Begin Entries provided

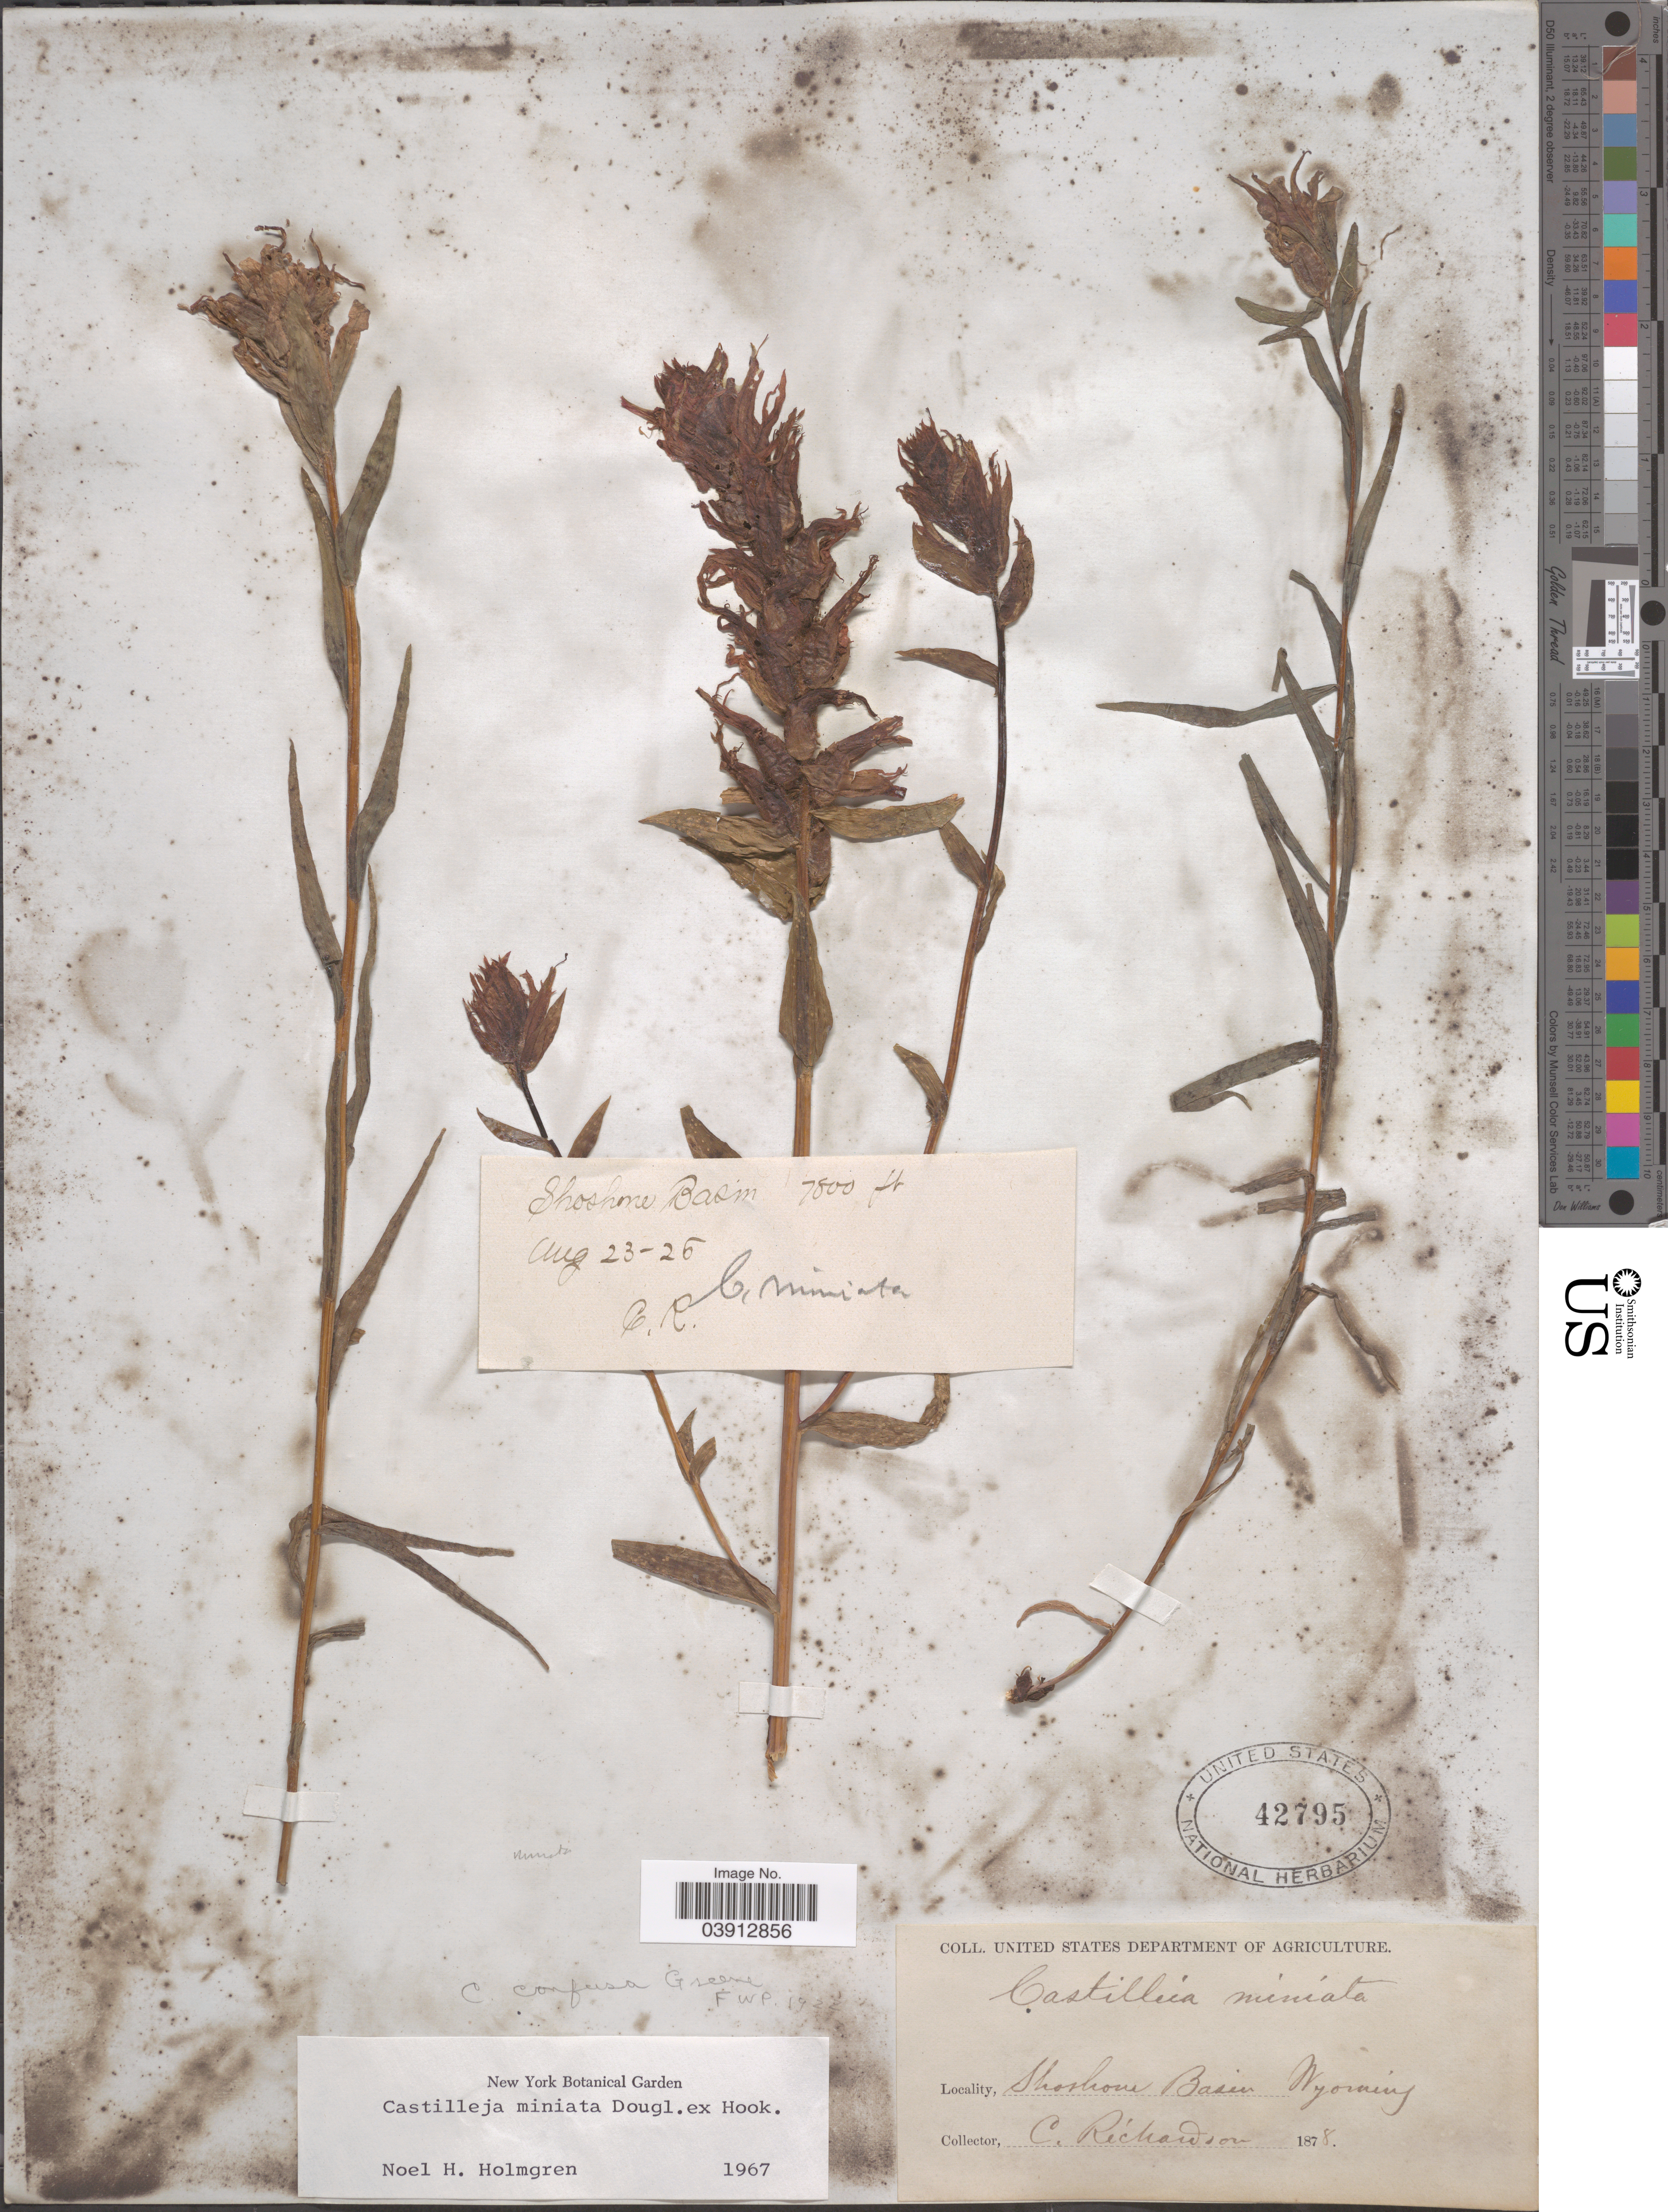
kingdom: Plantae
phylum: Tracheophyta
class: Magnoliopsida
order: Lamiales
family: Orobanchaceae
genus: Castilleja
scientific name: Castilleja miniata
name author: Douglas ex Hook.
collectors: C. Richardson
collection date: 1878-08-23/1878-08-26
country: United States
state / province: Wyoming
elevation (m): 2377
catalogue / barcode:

End Entries provided

Set problem: Copy every line of the items above word for word, but leave out the pictures.

Exercise answer:
kingdom: Plantae
phylum: Tracheophyta
class: Magnoliopsida
order: Lamiales
family: Orobanchaceae
genus: Castilleja
scientific name: Castilleja miniata
name author: Douglas ex Hook.
collectors: C. Richardson
collection date: 1878-08-23/1878-08-26
country: United States
state / province: Wyoming
elevation (m): 2377
catalogue / barcode:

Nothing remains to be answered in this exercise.